State Backends Guide¶

Overview¶

State backends provide pluggable storage for execution state, supporting both file-based and database storage with atomic transactions and locking.

Available Backends¶

File Backend (Default)¶

Path: target/run_state.json
Use case: Single-node deployments, development
Pros: Simple, no dependencies
Cons: Not suitable for distributed execution

Database Backend¶

Path: target/state.db (SQLite/Turso)
Use case: Production, distributed execution
Pros: Concurrent access, transactional integrity
Cons: Requires database setup

Configuration¶

Set backend in seeknal_project.yml:

name: my_project
version: 1.0.0
state_backend: file  # Options: file, database

Or via environment variable:

export SEEKNAL_STATE_BACKEND=database

File Backend¶

Default storage using JSON files:

{
  "run_id": "run_20240110_120000",
  "started_at": "2024-01-10T12:00:00Z",
  "nodes": {
    "my_node": {
      "run_id": "run_20240110_120000",
      "node_id": "my_node",
      "status": "success",
      "duration_ms": 1500,
      "row_count": 1000,
      "fingerprint": "abc123..."
    }
  }
}

Database Backend¶

SQLite or Turso-based storage with tables:

runs: Run metadata
node_states: Node execution status
completed_intervals: Interval tracking
partitions: Partition tracking

Using SQLite¶

state_backend: database
# Automatically uses target/state.db

Using Turso (Remote)¶

state_backend: database
database_url: "libsql://token@database-name.turso.io"

Migration¶

Migrate File to Database¶

# Preview migration
seeknal migrate-state --backend database

# Execute migration
seeknal migrate-state --backend database --no-dry-run

This preserves: - ✅ All run history - ✅ Node execution states - ✅ Completed intervals - ✅ Fingerprints - ✅ Row counts

Rollback¶

Backup created automatically at run_state.json.bak.

To rollback:

# Restore from backup
cp target/run_state.json.bak target/run_state.json

API Usage¶

Using the Backend Protocol¶

from seeknal.state.backend import create_state_backend

# Create file backend
file_backend = create_state_backend("file", base_path="target")
file_backend.initialize()

# Create database backend
db_backend = create_state_backend("database", db_path="target/state.db")
db_backend.initialize()

# Use unified interface
backend.create_run("run_1", status="running", started_at=datetime.now())
backend.set_node_state("run_1", "node1", status="success")
backend.add_completed_interval("run_1", "node1", start, end)

Transactions¶

# Atomic state updates
with backend.transaction() as tx:
    backend.set_node_state("run_1", "node1", status="success")
    backend.set_node_state("run_1", "node2", status="success")
    # Both succeed or both fail

Locking¶

# Acquire lock for concurrent execution
acquired = backend.acquire_lock("run_1", timeout_ms=5000)
if acquired:
    try:
        # Execute with lock held
        backend.set_node_state("run_1", "node1", status="running")
    finally:
        # Lock released automatically
        pass

Best Practices¶

1. Use Database for Production¶

# Production
state_backend: database

2. Use File for Development¶

# Development
state_backend: file

3. Backup Before Migration¶

# Always backup first
cp target/run_state.json target/run_state.json.pre-migration.bak

# Then migrate
seeknal migrate-state --backend database

4. Test Migration in Dry Run¶

# Preview first
seeknal migrate-state --backend database

# Check output, then execute
seeknal migrate-state --backend database --no-dry-run

Troubleshooting¶

Migration Failed¶

# Check backup
ls -la target/*.bak

# Restore backup
cp target/run_state.json.bak target/run_state.json

# Investigate error
seeknal migrate-state --backend database --dry-run

Database Locked¶

# SQLite: Check for locks
sqlite3 target/state.db "PRAGMA lock_status"
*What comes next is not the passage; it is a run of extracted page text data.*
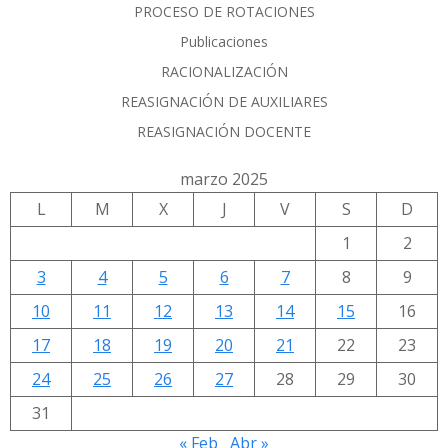
PROCESO DE ROTACIONES
Publicaciones
RACIONALIZACIÓN
REASIGNACIÓN DE AUXILIARES
REASIGNACIÓN DOCENTE
marzo 2025
L
M
X
J
V
S
D
1
2
3
4
5
6
7
8
9
10
11
12
13
14
15
16
17
18
19
20
21
22
23
24
25
26
27
28
29
30
31
« Feb
Abr »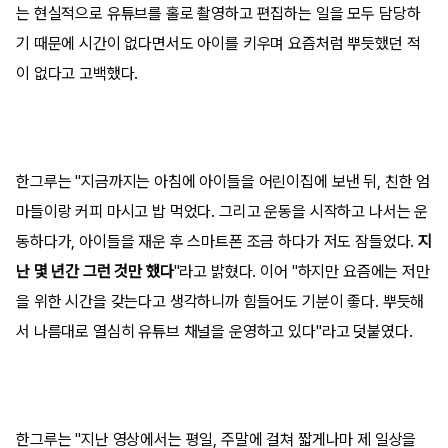
는 현실적으로 유튜브를 홀로 촬영하고 편집하는 일을 모두 담당하
기 때문에 시간이 없다면서도 아이를 키우며 요즘처럼 뿌듯했던 적
이 없다고 고백했다.
한그루는 "지금까지는 아침에 아이들을 어린이집에 보낸 뒤, 친한 엄
마들이랑 커피 마시고 밥 먹었다. 그리고 운동을 시작하고 나서는 운
동하다가, 아이들을 재운 후 스마트폰 조금 하다가 저도 잠들었다.
지
난 몇 년간 그런 것만 했다
"라고 밝혔다. 이어 "하지만 요즘에는 저만
을 위한 시간을 갖는다고 생각하니까 힘들어도 기분이 좋다. 뿌듯해
서 나름대로 열심히 유튜브 채널을 운영하고 있다"라고 덧붙였다.
한그루는 "지난 영상에서는 평일, 주말에 걸쳐 짧게나마 제 일상을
# Close other processes using the database

Performance Issues¶

For large state files:

Migrate to database - Better concurrent access
Clean old runs - seeknal state cleanup --days 30
Use partitions - Enable partition tracking

Advanced¶

Custom Backend¶

Implement the StateBackend protocol:

from seeknal.state.backend import StateBackend

class CustomBackend(StateBackend):
    def initialize(self):
        # Setup
        pass

    def create_run(self, run_id, **kwargs):
        # Create run
        pass

    # Implement all abstract methods...

Register and use:

from seeknal.state.backend import StateBackendFactory

StateBackendFactory.register("custom", CustomBackend)
backend = create_state_backend("custom", option="value")

Reference¶

Backend Protocol Methods¶

initialize() - Setup backend storage
create_run() - Create new run record
update_run() - Update run status
get_run() - Retrieve run info
set_node_state() - Update node execution state
get_node_state() - Retrieve node state
add_completed_interval() - Track processed interval
transaction() - Begin transaction context
acquire_lock() - Acquire optimistic lock